Try it: Write out the data below in full, please. Keep every character as given.
Task data Start Marker
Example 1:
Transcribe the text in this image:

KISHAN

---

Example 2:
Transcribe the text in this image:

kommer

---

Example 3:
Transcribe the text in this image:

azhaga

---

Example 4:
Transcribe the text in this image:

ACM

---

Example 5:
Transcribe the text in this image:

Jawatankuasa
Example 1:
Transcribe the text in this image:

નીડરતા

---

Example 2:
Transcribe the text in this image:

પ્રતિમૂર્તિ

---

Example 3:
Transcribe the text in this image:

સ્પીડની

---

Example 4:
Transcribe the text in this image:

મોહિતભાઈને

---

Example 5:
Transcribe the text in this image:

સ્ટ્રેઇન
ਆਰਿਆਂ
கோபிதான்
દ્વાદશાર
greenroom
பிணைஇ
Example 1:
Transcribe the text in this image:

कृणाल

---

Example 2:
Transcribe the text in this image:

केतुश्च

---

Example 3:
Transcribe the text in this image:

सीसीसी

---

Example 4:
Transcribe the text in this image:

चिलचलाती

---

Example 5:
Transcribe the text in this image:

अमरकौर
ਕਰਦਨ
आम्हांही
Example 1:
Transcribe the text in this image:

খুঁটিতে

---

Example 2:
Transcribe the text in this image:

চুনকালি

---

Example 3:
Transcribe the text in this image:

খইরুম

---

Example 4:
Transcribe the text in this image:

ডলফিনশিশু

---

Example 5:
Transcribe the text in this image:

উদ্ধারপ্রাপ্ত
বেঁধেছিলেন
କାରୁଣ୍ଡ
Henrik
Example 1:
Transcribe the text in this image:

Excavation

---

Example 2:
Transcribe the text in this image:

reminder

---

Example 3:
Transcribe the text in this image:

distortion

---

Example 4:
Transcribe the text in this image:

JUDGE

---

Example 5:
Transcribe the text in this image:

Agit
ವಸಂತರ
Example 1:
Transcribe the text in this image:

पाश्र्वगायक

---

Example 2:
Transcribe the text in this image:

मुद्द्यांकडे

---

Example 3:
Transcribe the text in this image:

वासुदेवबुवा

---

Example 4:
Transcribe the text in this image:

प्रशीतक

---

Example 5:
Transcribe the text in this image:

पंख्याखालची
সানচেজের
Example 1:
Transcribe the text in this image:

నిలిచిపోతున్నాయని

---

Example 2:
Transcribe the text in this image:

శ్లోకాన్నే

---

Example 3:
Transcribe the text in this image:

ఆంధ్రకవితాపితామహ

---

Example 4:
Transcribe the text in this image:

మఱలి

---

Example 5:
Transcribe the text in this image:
Task data End Marker
Solution:
Example 1:
Transcribe the text in this image:

KISHAN

---

Example 2:
Transcribe the text in this image:

kommer

---

Example 3:
Transcribe the text in this image:

azhaga

---

Example 4:
Transcribe the text in this image:

ACM

---

Example 5:
Transcribe the text in this image:

Jawatankuasa
Example 1:
Transcribe the text in this image:

નીડરતા

---

Example 2:
Transcribe the text in this image:

પ્રતિમૂર્તિ

---

Example 3:
Transcribe the text in this image:

સ્પીડની

---

Example 4:
Transcribe the text in this image:

મોહિતભાઈને

---

Example 5:
Transcribe the text in this image:

સ્ટ્રેઇન
ਆਰਿਆਂ
கோபிதான்
દ્વાદશાર
greenroom
பிணைஇ
Example 1:
Transcribe the text in this image:

कृणाल

---

Example 2:
Transcribe the text in this image:

केतुश्च

---

Example 3:
Transcribe the text in this image:

सीसीसी

---

Example 4:
Transcribe the text in this image:

चिलचलाती

---

Example 5:
Transcribe the text in this image:

अमरकौर
ਕਰਦਨ
आम्हांही
Example 1:
Transcribe the text in this image:

খুঁটিতে

---

Example 2:
Transcribe the text in this image:

চুনকালি

---

Example 3:
Transcribe the text in this image:

খইরুম

---

Example 4:
Transcribe the text in this image:

ডলফিনশিশু

---

Example 5:
Transcribe the text in this image:

উদ্ধারপ্রাপ্ত
বেঁধেছিলেন
କାରୁଣ୍ଡ
Henrik
Example 1:
Transcribe the text in this image:

Excavation

---

Example 2:
Transcribe the text in this image:

reminder

---

Example 3:
Transcribe the text in this image:

distortion

---

Example 4:
Transcribe the text in this image:

JUDGE

---

Example 5:
Transcribe the text in this image:

Agit
ವಸಂತರ
Example 1:
Transcribe the text in this image:

पाश्र्वगायक

---

Example 2:
Transcribe the text in this image:

मुद्द्यांकडे

---

Example 3:
Transcribe the text in this image:

वासुदेवबुवा

---

Example 4:
Transcribe the text in this image:

प्रशीतक

---

Example 5:
Transcribe the text in this image:

पंख्याखालची
সানচেজের
Example 1:
Transcribe the text in this image:

నిలిచిపోతున్నాయని

---

Example 2:
Transcribe the text in this image:

శ్లోకాన్నే

---

Example 3:
Transcribe the text in this image:

ఆంధ్రకవితాపితామహ

---

Example 4:
Transcribe the text in this image:

మఱలి

---

Example 5:
Transcribe the text in this image:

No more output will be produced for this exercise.